I bring up the sharks thing because I heard a lot of people comparing Gravity to Open Water. While there's some similarity between the two, they really are much different films. Since Open Water is based on real events you get a bigger feeling of dread, as you know from the beginning how it was going to turn out. At least with Gravity there are glimmers of hope. If there ever could be a movie like Gravity that was based off real events, I hope it doesn't happen until after we invent transporters or warp drive or something.
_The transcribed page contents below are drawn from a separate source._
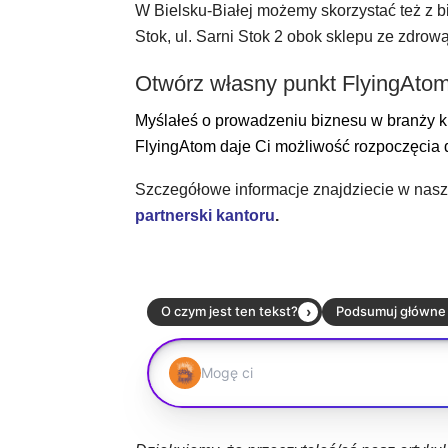
W Bielsku-Białej możemy skorzystać też z b
Stok, ul. Sarni Stok 2 obok sklepu ze zdro
Otwórz własny punkt FlyingAto
Myślałeś o prowadzeniu biznesu w branży k
FlyingAtom daje Ci możliwość rozpoczęcia d
Szczegółowe informacje znajdziecie w nas
partnerski kantoru
.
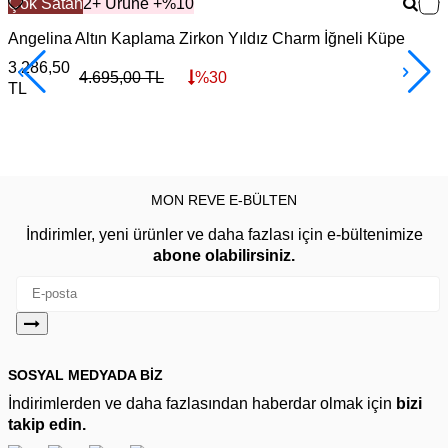
Çok Satan
2+ Ürüne +%10
Angelina Altın Kaplama Zirkon Yıldız Charm İğneli Küpe
P
3.286,50
5
4.695,00
TL
%
30
TL
MON REVE E-BÜLTEN
İndirimler, yeni ürünler ve daha fazlası için e-bültenimize
abone olabilirsiniz.
SOSYAL MEDYADA BİZ
İndirimlerden ve daha fazlasından haberdar olmak için
bizi
takip edin.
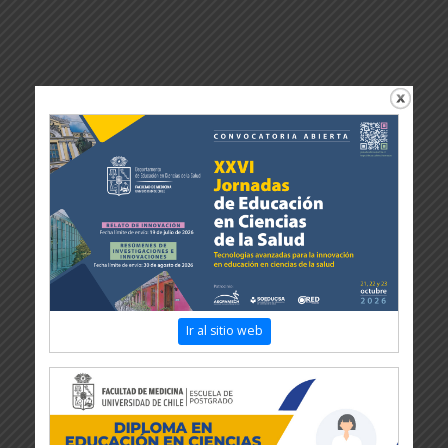
Ir al sitio web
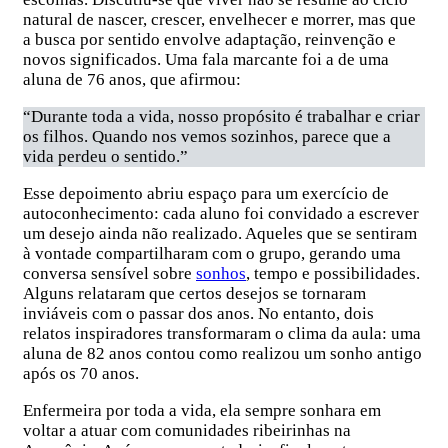
natural de nascer, crescer, envelhecer e morrer, mas que
a busca por sentido envolve adaptação, reinvenção e
novos significados. Uma fala marcante foi a de uma
aluna de 76 anos, que afirmou:
“Durante toda a vida, nosso propósito é trabalhar e criar
os filhos. Quando nos vemos sozinhos, parece que a
vida perdeu o sentido.”
Esse depoimento abriu espaço para um exercício de
autoconhecimento: cada aluno foi convidado a escrever
um desejo ainda não realizado. Aqueles que se sentiram
à vontade compartilharam com o grupo, gerando uma
conversa sensível sobre
sonhos
, tempo e possibilidades.
Alguns relataram que certos desejos se tornaram
inviáveis com o passar dos anos. No entanto, dois
relatos inspiradores transformaram o clima da aula: uma
aluna de 82 anos contou como realizou um sonho antigo
após os 70 anos.
Enfermeira por toda a vida, ela sempre sonhara em
voltar a atuar com comunidades ribeirinhas na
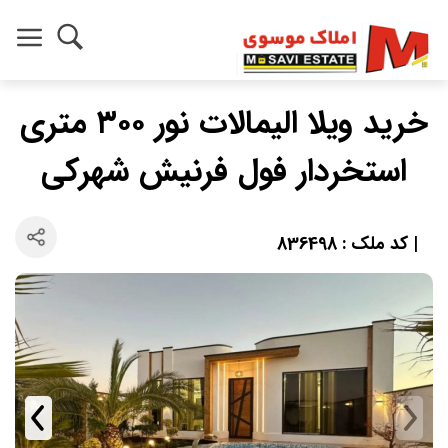
خرید ویلا الیمالات نور ۳۰۰ متری
استخردار فول فرنیش شهرکی
| کد ملک : 836498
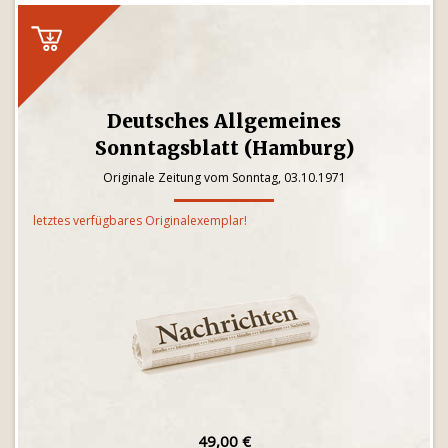
Deutsches Allgemeines
Sonntagsblatt (Hamburg)
Originale Zeitung vom Sonntag, 03.10.1971
letztes verfügbares Originalexemplar!
49,00 €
Engineer Ryan Stone (Sandra Bullock) and veteran astronaut Matt Kowalski (George Clooney) are on a spacewalk while working on the Hubble. Houston advises them that a Russian satellite has exploded but it's initially not a concern. However, the debris has collided with another satellite and now it's heading directly for them. There's no time to return to Explorer before they are hit. The shuttle is destroyed stranding Kowalski and Stone, and communication with Houston is cut off as well. Short on fuel and oxygen, they are left to find a way to the International Space Station. As if things weren't bad enough, the debris field is travelling at high speed as it orbits Earth and is expected back every 90 minutes.
This pretty much sums up just the first ten minutes of Gravity, which is mercifully only 90 minutes. I say "mercifully" because I don't think I would have been able to take much more. I don't usually bite my nails, but I might have taken them down to the nubs. Nearly everything that can go wrong does, and you desperately want them to catch a break. There's a part towards the end where I feared something else horrible was going to happen, but I was letting my imagination get the better of me. Don't worry, I'm not going to spoil anything. In fact, that's all I'm really going to say about the story, as it didn't play out exactly like I thought it might. Friends of mine can tell you how I've been angry that I thought the trailers were showing too much. Fortunately, I didn't find that to actually be the case.
Gravity is being praised for it's scientific accuracy, but director Alfonso Cuarón admits that there are some inaccuracies. I'm no rocket scientist, so I didn't notice these things, but they're there if you're looking for them. I imagine that most are excited that the outer space scenes have no sound in them. This lack of sound makes all the destruction that much more terrifying. Imagine being surrounded by exploding satellites and shuttles without knowing it was happening unless you were looking directly at them. I guess that would be kind of like how a shark would totally sneak up on you in the water. You also get a real feeling for the lack resistance in space with how fast everything is going. The slightest misstep or mistake and you're screwed. I'm not sure how the anti-gravity scenes were done, but this is the kind of film I'm really looking forward to some kind of "making of" feature on the Blu-Ray.
The muted scenes and physics reminded me of the battle sequences in the modern Battlestar Galactica. Gravity is punctuated with an eerie sci-fi score that really stood out. The score by Steven Price is likely my favorite of the year and I'll be disappointed if he doesn't receive any love come awards-time.
Gravity is an absolutely beautiful movie. I usually don't make note of a cinematographer, but Emmanuel Lubezki did some fantastic work here. This is one of the few films I've seen that's definitely worthy of the IMAX format. Even the 3D was very immersive and not distracting. If you have a theater that offers IMAX or another premium format, like RPX, do not hesitate to spend the extra few bucks or wait until a showtime is available.
I don't know what else can be said about Alfonso Cuarón at this point. I've loved everything I've seen of his so far. He's an extraordinary director. I really love how he resisted making this a spectacle of loud explosions. That fact alone makes this a smarter sci-fi movie that avoids feeling like a blockbuster.
Lastly, I loved George Clooney and Sandra Bullock in their roles. Clooney still gets to show his wry charm, and it's interesting to note that Robert Downey, Jr. was originally attached to the role. I love RDJ, but he might have been a little too jokey. Outside of Marion Cotillard, most of the names attached to Bullock's role I think would have been a mistake. This is mainly due to the ages of the actors though. I think I would have had a harder time buying into a twenty-something as an engineer/astronaut. I felt Bullock was a natural in the role and her performance was great. On a side note, Sandy's almost 50? You wouldn't know it as there are some glory shots of her that really highlight how she's in killer shape, and it seemed to be saying, "Eat your heart out Jesse James!"
Gravity is a terrifying, intense visual masterpiece. I can't think of a better looking film I've seen in the past few years. It's expertly directed and acted, and is one of the top films of 2013. This is one you don't want to miss on the big screen.